Textauszug =
Wird es bei uns immer sonniger?
Der sonnenscheinreiche April 2020 wirft Fragen auf nach einem längerfristigen Trend
von Markus Seebass
Mit dem April 2020 liegt wieder mal ein sehr sonnenscheinreicher April-Monat hinter uns. Mit 316,0 gemessenen Sonnenscheinstunden wurde der bisherige Rekord aus dem April 2009 (299,6 Stunden) noch übertroffen. Mit diesem enorm hohen Wert lag die Sonnenscheinbilanz des zurückliegenden April noch deutlich höher als die eines durchschnittlichen Juni- oder Juli-Monats. Dies ist nicht nur aufgrund der Tatsache bemerkenswert, dass in diesen genannten Sommermonaten üblicherweise eine stabilere Schönwetterlage zu vermuten ist, sondern auch aufgrund der astronomischen Bedingungen, die in den Sommermonaten eine deutlich höhere Sonnenstundenzahl zulassen würde.
Seit einigen Jahren ist zu beobachten, dass gerade in den April-Monaten sehr sonnige und sehr trockene Witterungsphasen auftreten. Doch ist dies ein wirklich belegbarer Trend, oder entspricht das eher einer subjektiven Empfindung? Wie steht es ganz generell mit der Entwicklung der Sonnenscheinstunden? In den letzten Jahren hat sich die Debatte um den Klimawandel auf die Erwärmung der Erdatmosphäre fokussiert. Das ist auch nicht verwunderlich, denn die Erwärmung ist in den meisten Teilen der Welt messbar und spürbar. Die Frage hingegen, ob auch die jährliche Anzahl der Sonnenscheinstunden immer weiter zunimmt, dürfte global jedoch unterschiedlich und somit pauschal nicht so ohne weiteres zu beantworten sein. Daher wollen wir uns bei der Untersuchung dieser Frage auf die Messergebnisse der Säkularstation Potsdam konzentrieren. In den vergangenen Dekaden wurden pro Jahr immer mehr Sonnenscheinstunden im Durchschnitt gemessen. Mit 1901,8 durchschnittlichen Sonnenscheinstunden pro Jahr lag die vergangene Dekade der Jahre 2010 bis 2019 vor allen anderen Dekaden vorne. Während es in den 1940er-Jahren mit durchschnittlich 1848,9 Sonnenscheinstunden pro Jahr bereits einen Höhepunkt gab, erfolgte ab den 1950er-Jahre ein stetiger Rückgang. Ein Tiefpunkt war schließlich in den 1970er-Jahren mit jährlich durchschnittlich 1669,4 Sonnenscheinstunden erreicht. Während es in den 1980er-Jahren nur einen geringfügigen Zuwachs gab (1687,5 Sonnenscheinstunden pro Jahr) steigerte sich das Sonnenpotential im Durchschnitt pro Jahr in den 1990er-Jahren auf 1773,7 Stunden, in den 2000er-Jahren auf 1818,9 Sonnenscheinstunden und in den 2010er-Jahren - wie bereits erwähnt - auf 1901,8 Sonnenscheinstunden pro Jahr im Durchschnitt. Diagramm 1 zeigt somit einen seit den 1970er-Jahren ungebrochenen Steigerungstrend, dem allerdings in den Dekaden zuvor ein Abnahmetrend vorausgegangen war. In den 1940er-Jahren waren die jährlichen Sonnenscheinstunden im Durchschnitt fast genauso hoch wie in der letzten Dekade. Der Dekadenrekord der Jahre 2010 bis 2019 war also knapp und eine Einmaligkeit der Situation lag somit nur bedingt vor.

Dateneinträge =

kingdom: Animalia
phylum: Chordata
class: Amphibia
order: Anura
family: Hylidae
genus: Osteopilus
...
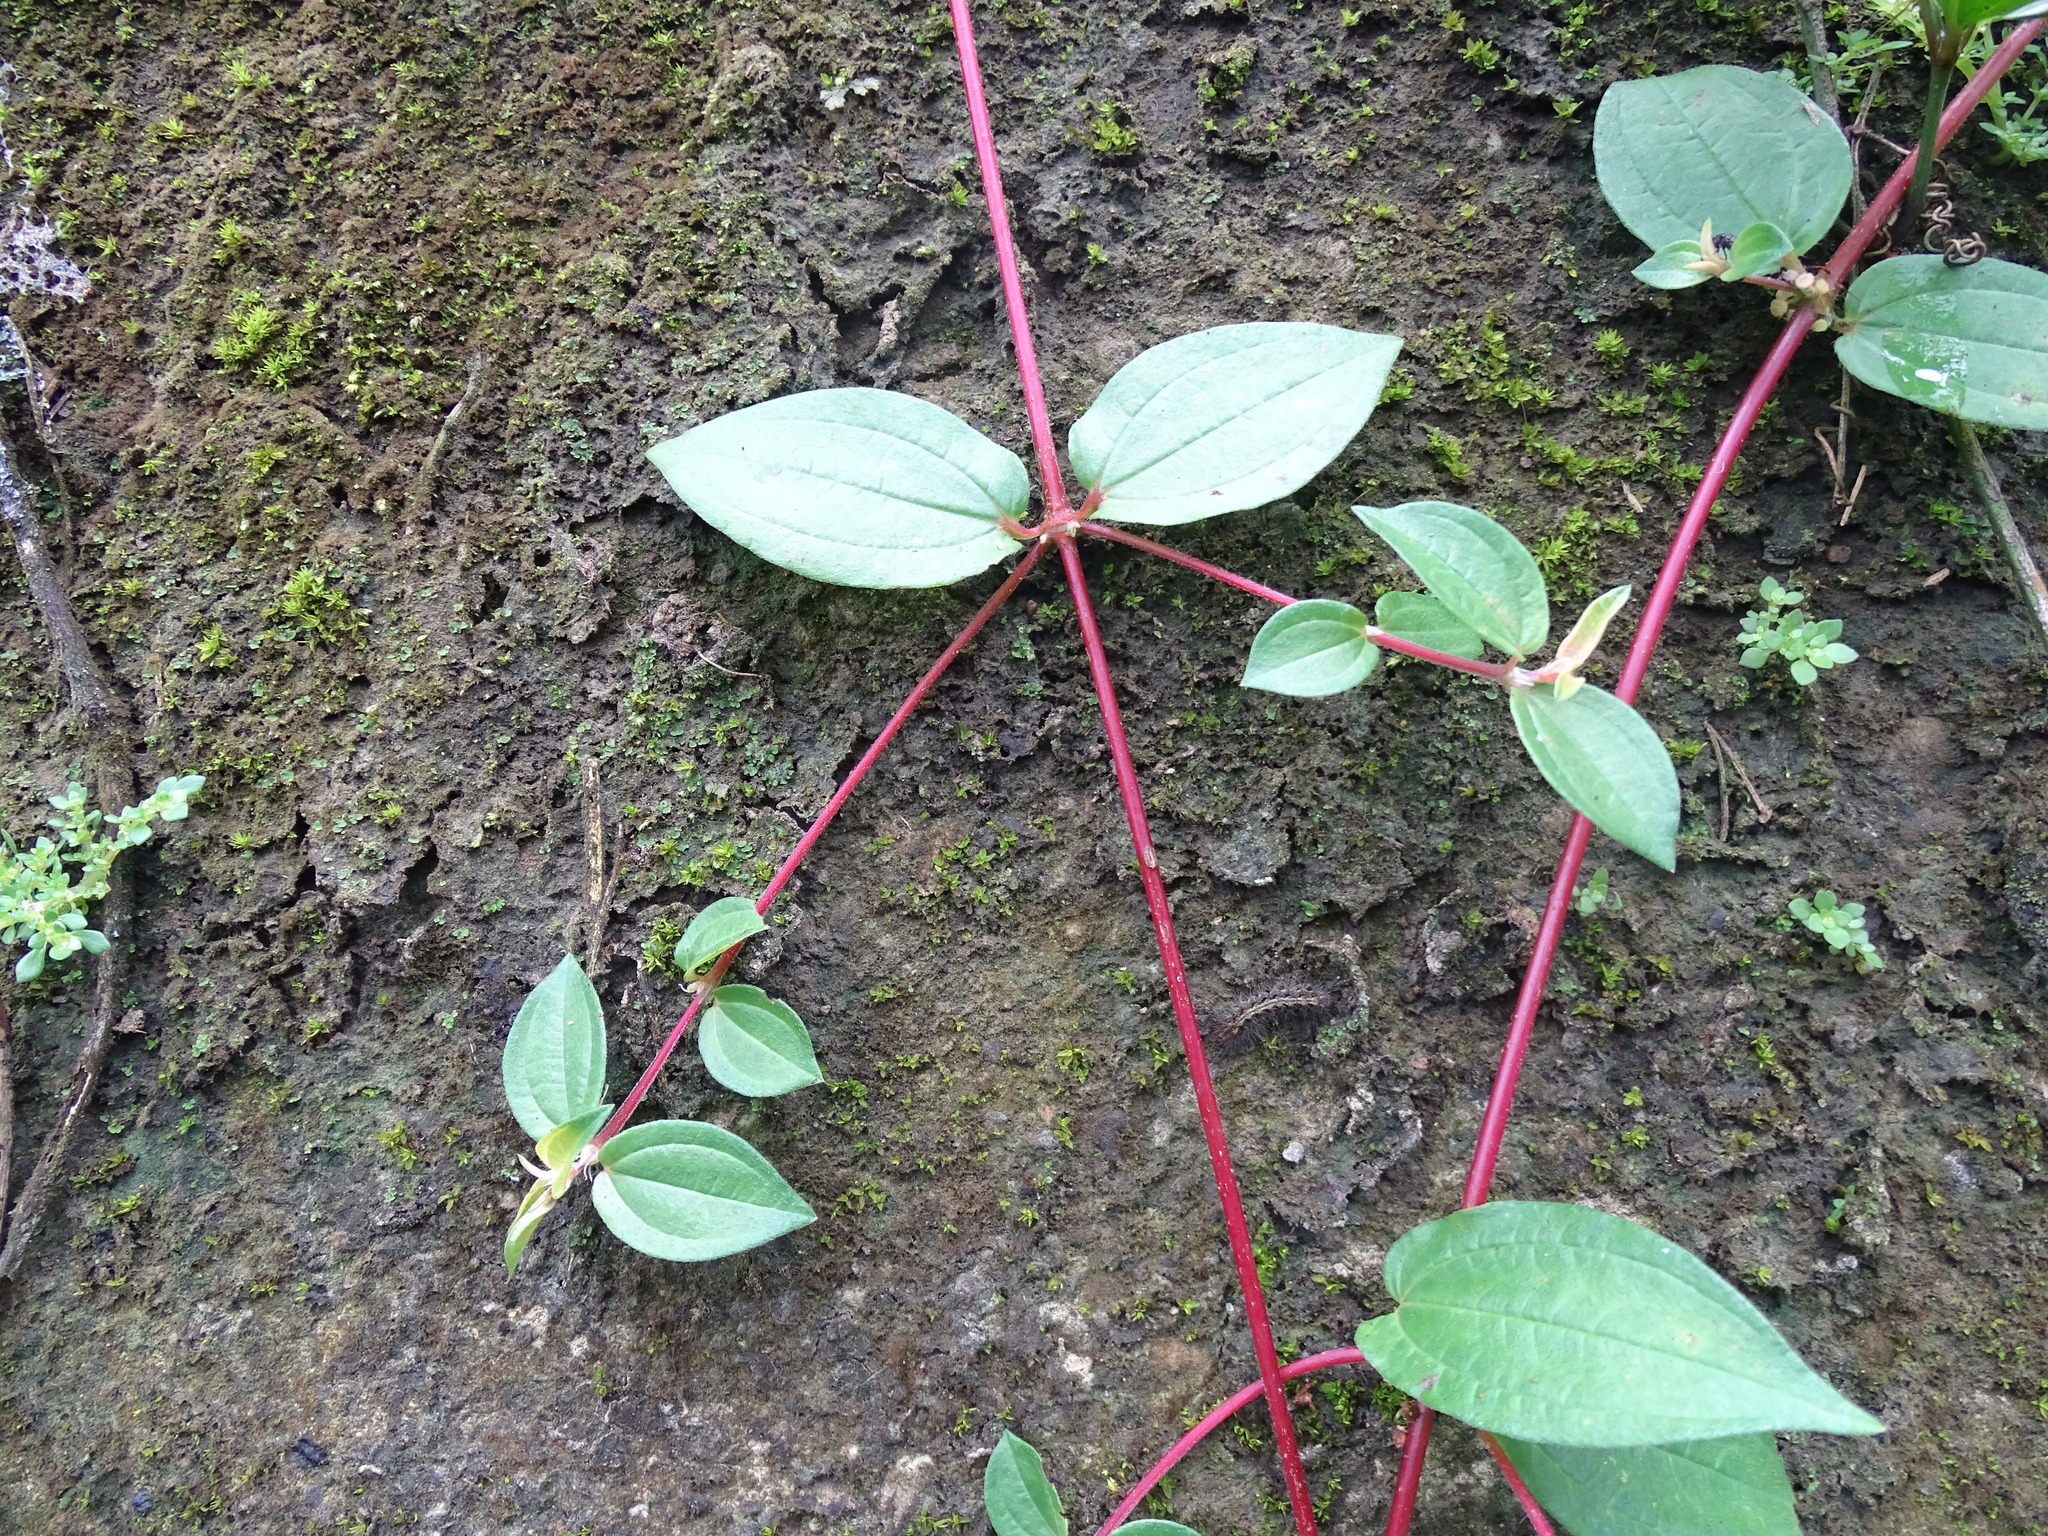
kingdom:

Ihre Aufgaben =
1. Schreiben Sie aus dem Text über die Sonnenscheinstunden die Passage von „Wird es bei“ bis einschließlich „Sonnenstundenzahl zulassen würde.“ wortgetreu ab.
2. Entscheiden Sie, ob die folgenden Aussagen mit dem Text über die Sonnenscheinstunden übereinstimmen, und belegen Sie jede Antwort (Ja oder Nein) mit den ausschlaggebenden Worten des Textes als wörtlichem Zitat. (a) Der April 2020 übertraf mit 316,0 Sonnenscheinstunden den Rekord aus dem April 2009. (b) Den Tiefpunkt der jährlichen Sonnenscheinstunden gab es in den 1980er-Jahren. (c) In den 2000er-Jahren lag der Durchschnitt bei 1818,9 Sonnenscheinstunden pro Jahr.

Lösungen je Aufgabe =
1.
Wird es bei uns immer sonniger?
Der sonnenscheinreiche April 2020 wirft Fragen auf nach einem längerfristigen Trend
von Markus Seebass
Mit dem April 2020 liegt wieder mal ein sehr sonnenscheinreicher April-Monat hinter uns. Mit 316,0 gemessenen Sonnenscheinstunden wurde der bisherige Rekord aus dem April 2009 (299,6 Stunden) noch übertroffen. Mit diesem enorm hohen Wert lag die Sonnenscheinbilanz des zurückliegenden April noch deutlich höher als die eines durchschnittlichen Juni- oder Juli-Monats. Dies ist nicht nur aufgrund der Tatsache bemerkenswert, dass in diesen genannten Sommermonaten üblicherweise eine stabilere Schönwetterlage zu vermuten ist, sondern auch aufgrund der astronomischen Bedingungen, die in den Sommermonaten eine deutlich höhere Sonnenstundenzahl zulassen würde.

2.
(a) Ja: „Mit 316,0 gemessenen Sonnenscheinstunden wurde der bisherige Rekord aus dem April 2009 (299,6 Stunden) noch übertroffen.“
(b) Nein: „Ein Tiefpunkt war schließlich in den 1970er-Jahren mit jährlich durchschnittlich 1669,4 Sonnenscheinstunden erreicht.“
(c) Ja: „in den 2000er-Jahren auf 1818,9 Sonnenscheinstunden“